Though I was barely able to get to the end of the article, Nicholas Carr's nifty insight about the effect of the internet on the shape and nature of human thought is stuck in my brain like a splinter. He argues that with every easy click and skim we do online, our brain forfeits a bit of its ability to read in the deep and interpretive way necessary for meaningful interaction with written text. Longer printed text forced our brains to concentrate longer, and pay careful attention to the nuances of every character and the turns of every argument. The info bombing that our brain suffers with every jaunt online slowly trains our brain to acknowledge large amounts of information at once, rather than think deeply about one subject. In other words, it reshapes our thought from a plumb line - narrow and deep - to a pancake - short and flat.
The bitter and dangerous upshot of this? The internet’s assault on our attention span not only effects the way we absorb information, it also reshapes the types of thoughts humans create - from narrow and deep to broad and flat. Sciences of various kinds are only dawning on the research to support this – Carr offers some - but the most profound evidence Carr provides is anecdotal. Nietzsche - whom my brain cannot concentrate on even a little bit; even if he had a blog, I wouldn’t be able to read it – was forced by blindness towards the end of his life to use a typewriter (an evil tool, no doubt). His close friend commented that, after the switch, his writing had changed subtly, but fundamentally. The Ubermensch himself replied, "our writing equipment takes part in the forming of our thoughts".
This post is really about the nature of blogs, but blogs fit into the larger thought-trend driven by the internet. Blogs seem to both contribute to the lessening of our concentration, as well as reflect it. They contribute in the sense that any webpage does: they flood your mind with input, such as the ads to the right. They reflect the trend towards quick skimming that takes less concentration in perhaps obvious ways: they are short (like Chris Sturgeon). Problogger suggests that blogs should be about 250 words (I’m long), and that the average blog reader spends only 96 seconds on each post (usually longer than I last).
The worrisome aspect of this dynamic is what it portends for Christians, a people for whom interpretation booms in importance. There are times when the Bible breaks my heart, wets my eyes, and changes who I am, but daily, committed or lengthy reading certainly isn’t part of my life.
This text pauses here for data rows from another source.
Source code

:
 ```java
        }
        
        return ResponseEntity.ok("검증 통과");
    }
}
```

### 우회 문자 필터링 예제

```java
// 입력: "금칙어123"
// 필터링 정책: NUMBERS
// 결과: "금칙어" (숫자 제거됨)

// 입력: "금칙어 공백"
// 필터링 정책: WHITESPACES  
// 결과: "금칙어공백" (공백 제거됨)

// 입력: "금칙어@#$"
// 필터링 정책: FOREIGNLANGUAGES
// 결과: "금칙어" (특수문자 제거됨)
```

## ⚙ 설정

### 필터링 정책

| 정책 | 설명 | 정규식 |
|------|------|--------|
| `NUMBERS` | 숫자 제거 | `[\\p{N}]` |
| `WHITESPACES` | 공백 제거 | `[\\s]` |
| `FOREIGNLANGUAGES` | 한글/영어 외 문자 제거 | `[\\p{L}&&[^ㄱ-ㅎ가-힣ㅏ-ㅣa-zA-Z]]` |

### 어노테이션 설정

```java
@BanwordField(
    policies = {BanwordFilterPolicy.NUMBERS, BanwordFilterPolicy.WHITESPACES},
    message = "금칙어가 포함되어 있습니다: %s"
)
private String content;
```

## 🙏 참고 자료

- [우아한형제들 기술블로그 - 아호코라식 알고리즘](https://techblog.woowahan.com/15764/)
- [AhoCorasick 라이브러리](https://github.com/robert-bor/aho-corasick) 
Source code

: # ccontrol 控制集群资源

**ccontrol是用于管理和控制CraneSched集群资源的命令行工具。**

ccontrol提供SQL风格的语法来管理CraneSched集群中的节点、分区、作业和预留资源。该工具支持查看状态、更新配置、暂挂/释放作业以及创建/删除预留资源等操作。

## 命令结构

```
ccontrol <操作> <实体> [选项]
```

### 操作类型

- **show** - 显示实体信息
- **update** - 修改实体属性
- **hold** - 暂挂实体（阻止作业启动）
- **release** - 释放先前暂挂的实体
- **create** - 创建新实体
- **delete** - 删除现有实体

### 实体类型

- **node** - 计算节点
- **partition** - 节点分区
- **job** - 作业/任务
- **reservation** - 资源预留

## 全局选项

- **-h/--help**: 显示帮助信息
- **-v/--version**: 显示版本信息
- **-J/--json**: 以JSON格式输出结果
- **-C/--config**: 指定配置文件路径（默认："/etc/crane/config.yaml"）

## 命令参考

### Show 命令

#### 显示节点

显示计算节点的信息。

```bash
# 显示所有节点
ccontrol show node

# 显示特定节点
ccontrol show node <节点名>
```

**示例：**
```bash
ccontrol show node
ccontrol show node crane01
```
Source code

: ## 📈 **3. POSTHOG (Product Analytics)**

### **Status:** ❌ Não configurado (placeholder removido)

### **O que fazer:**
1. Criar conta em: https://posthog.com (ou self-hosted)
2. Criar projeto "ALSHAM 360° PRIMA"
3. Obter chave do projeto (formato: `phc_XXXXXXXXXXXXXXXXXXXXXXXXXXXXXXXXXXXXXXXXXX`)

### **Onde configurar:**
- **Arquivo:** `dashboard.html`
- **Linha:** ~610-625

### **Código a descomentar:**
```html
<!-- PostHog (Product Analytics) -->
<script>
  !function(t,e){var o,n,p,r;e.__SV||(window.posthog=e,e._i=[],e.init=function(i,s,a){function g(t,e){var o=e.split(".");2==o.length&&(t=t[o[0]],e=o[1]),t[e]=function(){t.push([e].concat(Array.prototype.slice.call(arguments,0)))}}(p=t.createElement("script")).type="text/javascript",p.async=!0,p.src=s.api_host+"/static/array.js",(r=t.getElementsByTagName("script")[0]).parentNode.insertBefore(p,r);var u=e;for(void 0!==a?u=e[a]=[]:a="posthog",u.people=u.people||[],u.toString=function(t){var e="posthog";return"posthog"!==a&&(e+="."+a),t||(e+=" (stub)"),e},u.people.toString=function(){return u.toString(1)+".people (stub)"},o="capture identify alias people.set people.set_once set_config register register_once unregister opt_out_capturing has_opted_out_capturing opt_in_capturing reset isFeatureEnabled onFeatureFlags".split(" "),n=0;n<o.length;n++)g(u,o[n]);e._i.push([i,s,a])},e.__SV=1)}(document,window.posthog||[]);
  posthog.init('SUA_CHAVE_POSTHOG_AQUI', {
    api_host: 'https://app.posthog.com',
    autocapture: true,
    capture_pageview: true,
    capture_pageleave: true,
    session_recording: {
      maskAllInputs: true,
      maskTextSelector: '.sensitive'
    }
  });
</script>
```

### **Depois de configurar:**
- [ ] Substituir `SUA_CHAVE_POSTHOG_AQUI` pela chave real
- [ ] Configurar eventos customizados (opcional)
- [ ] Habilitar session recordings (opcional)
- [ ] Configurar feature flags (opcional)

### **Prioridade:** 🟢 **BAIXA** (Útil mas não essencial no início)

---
But the job of interpreting things goes beyond the Bible for Christians: we also must interpret culture. What are the good and bad ideas in the world, media, politics, forming us? Finally, we have to interpret our selves. When am I doing good things for bad reasons?
Maybe critical thinking is always at risk. Or maybe this is just a bit of histrionics. Blogs and their internet buddies can be good too. Quick and easy can be strengths. They are free and available to anyone with a computer. And most importantly, they’re totally unfiltered. These are fundamental aspects of our first amendment rights.
What do you think about blogs? The internet as a thought medium? Maybe I’m full of shit; you should point that out. (wiener jokes are in parentheses. Its unfiltered right?)